Collected data
· · ·

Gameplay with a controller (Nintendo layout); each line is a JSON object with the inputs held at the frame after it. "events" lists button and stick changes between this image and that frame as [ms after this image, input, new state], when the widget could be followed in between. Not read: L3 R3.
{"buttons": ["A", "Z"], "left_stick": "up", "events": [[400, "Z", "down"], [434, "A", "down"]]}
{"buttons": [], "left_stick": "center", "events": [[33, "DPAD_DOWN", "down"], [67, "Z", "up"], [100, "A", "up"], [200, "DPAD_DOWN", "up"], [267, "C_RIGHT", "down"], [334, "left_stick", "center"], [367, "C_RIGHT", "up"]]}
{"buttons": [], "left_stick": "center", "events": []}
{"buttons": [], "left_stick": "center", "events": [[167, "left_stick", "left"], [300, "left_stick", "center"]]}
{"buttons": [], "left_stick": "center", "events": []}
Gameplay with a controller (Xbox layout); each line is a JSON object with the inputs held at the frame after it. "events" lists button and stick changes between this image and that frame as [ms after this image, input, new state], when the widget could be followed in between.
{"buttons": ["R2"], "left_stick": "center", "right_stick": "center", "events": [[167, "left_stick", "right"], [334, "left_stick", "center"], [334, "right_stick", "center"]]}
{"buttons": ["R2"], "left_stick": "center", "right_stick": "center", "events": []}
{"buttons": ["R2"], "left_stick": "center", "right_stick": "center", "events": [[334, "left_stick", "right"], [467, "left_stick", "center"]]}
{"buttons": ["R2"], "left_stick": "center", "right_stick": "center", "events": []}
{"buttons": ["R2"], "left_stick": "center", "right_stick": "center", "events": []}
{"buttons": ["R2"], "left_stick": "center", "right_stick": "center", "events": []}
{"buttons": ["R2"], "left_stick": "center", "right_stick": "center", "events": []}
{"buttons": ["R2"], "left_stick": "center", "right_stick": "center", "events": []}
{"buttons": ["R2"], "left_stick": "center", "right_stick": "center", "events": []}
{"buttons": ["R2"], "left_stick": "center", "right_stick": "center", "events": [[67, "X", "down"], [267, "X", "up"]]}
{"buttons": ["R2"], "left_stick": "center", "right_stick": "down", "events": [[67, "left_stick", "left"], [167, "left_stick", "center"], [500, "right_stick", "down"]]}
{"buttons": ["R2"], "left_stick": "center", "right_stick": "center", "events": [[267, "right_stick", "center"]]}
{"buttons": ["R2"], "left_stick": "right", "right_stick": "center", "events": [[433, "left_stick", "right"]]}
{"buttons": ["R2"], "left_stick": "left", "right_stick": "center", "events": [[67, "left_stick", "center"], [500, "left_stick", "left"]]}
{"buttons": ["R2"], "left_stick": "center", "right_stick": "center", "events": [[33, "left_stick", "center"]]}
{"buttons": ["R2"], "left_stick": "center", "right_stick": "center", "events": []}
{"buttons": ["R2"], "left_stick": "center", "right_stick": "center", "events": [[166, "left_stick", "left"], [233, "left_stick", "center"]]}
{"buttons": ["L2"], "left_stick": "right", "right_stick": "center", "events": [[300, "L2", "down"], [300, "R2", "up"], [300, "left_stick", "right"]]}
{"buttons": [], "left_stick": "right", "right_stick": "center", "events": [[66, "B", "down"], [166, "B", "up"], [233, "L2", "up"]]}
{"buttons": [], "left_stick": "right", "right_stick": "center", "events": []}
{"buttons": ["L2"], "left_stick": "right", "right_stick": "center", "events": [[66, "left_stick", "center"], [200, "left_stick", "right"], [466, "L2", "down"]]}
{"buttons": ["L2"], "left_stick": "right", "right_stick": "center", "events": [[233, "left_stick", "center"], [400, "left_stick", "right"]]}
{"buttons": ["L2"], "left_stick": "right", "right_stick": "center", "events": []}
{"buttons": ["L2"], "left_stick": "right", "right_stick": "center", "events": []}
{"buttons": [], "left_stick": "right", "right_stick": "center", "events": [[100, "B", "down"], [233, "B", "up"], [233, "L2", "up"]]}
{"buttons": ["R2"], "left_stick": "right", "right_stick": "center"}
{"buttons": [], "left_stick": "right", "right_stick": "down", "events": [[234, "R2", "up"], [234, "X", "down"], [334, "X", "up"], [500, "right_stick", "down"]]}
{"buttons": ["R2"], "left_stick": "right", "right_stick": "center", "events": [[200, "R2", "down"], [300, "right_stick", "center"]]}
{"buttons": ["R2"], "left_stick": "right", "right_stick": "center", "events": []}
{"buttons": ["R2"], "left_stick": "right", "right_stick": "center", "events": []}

· · ·

Line by line, reproduce the data exactly.

Gameplay with a controller (Nintendo layout); each line is a JSON object with the inputs held at the frame after it. "events" lists button and stick changes between this image and that frame as [ms after this image, input, new state], when the widget could be followed in between. Not read: L3 R3.
{"buttons": ["A", "Z"], "left_stick": "up", "events": [[400, "Z", "down"], [434, "A", "down"]]}
{"buttons": [], "left_stick": "center", "events": [[33, "DPAD_DOWN", "down"], [67, "Z", "up"], [100, "A", "up"], [200, "DPAD_DOWN", "up"], [267, "C_RIGHT", "down"], [334, "left_stick", "center"], [367, "C_RIGHT", "up"]]}
{"buttons": [], "left_stick": "center", "events": []}
{"buttons": [], "left_stick": "center", "events": [[167, "left_stick", "left"], [300, "left_stick", "center"]]}
{"buttons": [], "left_stick": "center", "events": []}
Gameplay with a controller (Xbox layout); each line is a JSON object with the inputs held at the frame after it. "events" lists button and stick changes between this image and that frame as [ms after this image, input, new state], when the widget could be followed in between.
{"buttons": ["R2"], "left_stick": "center", "right_stick": "center", "events": [[167, "left_stick", "right"], [334, "left_stick", "center"], [334, "right_stick", "center"]]}
{"buttons": ["R2"], "left_stick": "center", "right_stick": "center", "events": []}
{"buttons": ["R2"], "left_stick": "center", "right_stick": "center", "events": [[334, "left_stick", "right"], [467, "left_stick", "center"]]}
{"buttons": ["R2"], "left_stick": "center", "right_stick": "center", "events": []}
{"buttons": ["R2"], "left_stick": "center", "right_stick": "center", "events": []}
{"buttons": ["R2"], "left_stick": "center", "right_stick": "center", "events": []}
{"buttons": ["R2"], "left_stick": "center", "right_stick": "center", "events": []}
{"buttons": ["R2"], "left_stick": "center", "right_stick": "center", "events": []}
{"buttons": ["R2"], "left_stick": "center", "right_stick": "center", "events": []}
{"buttons": ["R2"], "left_stick": "center", "right_stick": "center", "events": [[67, "X", "down"], [267, "X", "up"]]}
{"buttons": ["R2"], "left_stick": "center", "right_stick": "down", "events": [[67, "left_stick", "left"], [167, "left_stick", "center"], [500, "right_stick", "down"]]}
{"buttons": ["R2"], "left_stick": "center", "right_stick": "center", "events": [[267, "right_stick", "center"]]}
{"buttons": ["R2"], "left_stick": "right", "right_stick": "center", "events": [[433, "left_stick", "right"]]}
{"buttons": ["R2"], "left_stick": "left", "right_stick": "center", "events": [[67, "left_stick", "center"], [500, "left_stick", "left"]]}
{"buttons": ["R2"], "left_stick": "center", "right_stick": "center", "events": [[33, "left_stick", "center"]]}
{"buttons": ["R2"], "left_stick": "center", "right_stick": "center", "events": []}
{"buttons": ["R2"], "left_stick": "center", "right_stick": "center", "events": [[166, "left_stick", "left"], [233, "left_stick", "center"]]}
{"buttons": ["L2"], "left_stick": "right", "right_stick": "center", "events": [[300, "L2", "down"], [300, "R2", "up"], [300, "left_stick", "right"]]}
{"buttons": [], "left_stick": "right", "right_stick": "center", "events": [[66, "B", "down"], [166, "B", "up"], [233, "L2", "up"]]}
{"buttons": [], "left_stick": "right", "right_stick": "center", "events": []}
{"buttons": ["L2"], "left_stick": "right", "right_stick": "center", "events": [[66, "left_stick", "center"], [200, "left_stick", "right"], [466, "L2", "down"]]}
{"buttons": ["L2"], "left_stick": "right", "right_stick": "center", "events": [[233, "left_stick", "center"], [400, "left_stick", "right"]]}
{"buttons": ["L2"], "left_stick": "right", "right_stick": "center", "events": []}
{"buttons": ["L2"], "left_stick": "right", "right_stick": "center", "events": []}
{"buttons": [], "left_stick": "right", "right_stick": "center", "events": [[100, "B", "down"], [233, "B", "up"], [233, "L2", "up"]]}
{"buttons": ["R2"], "left_stick": "right", "right_stick": "center"}
{"buttons": [], "left_stick": "right", "right_stick": "down", "events": [[234, "R2", "up"], [234, "X", "down"], [334, "X", "up"], [500, "right_stick", "down"]]}
{"buttons": ["R2"], "left_stick": "right", "right_stick": "center", "events": [[200, "R2", "down"], [300, "right_stick", "center"]]}
{"buttons": ["R2"], "left_stick": "right", "right_stick": "center", "events": []}
{"buttons": ["R2"], "left_stick": "right", "right_stick": "center", "events": []}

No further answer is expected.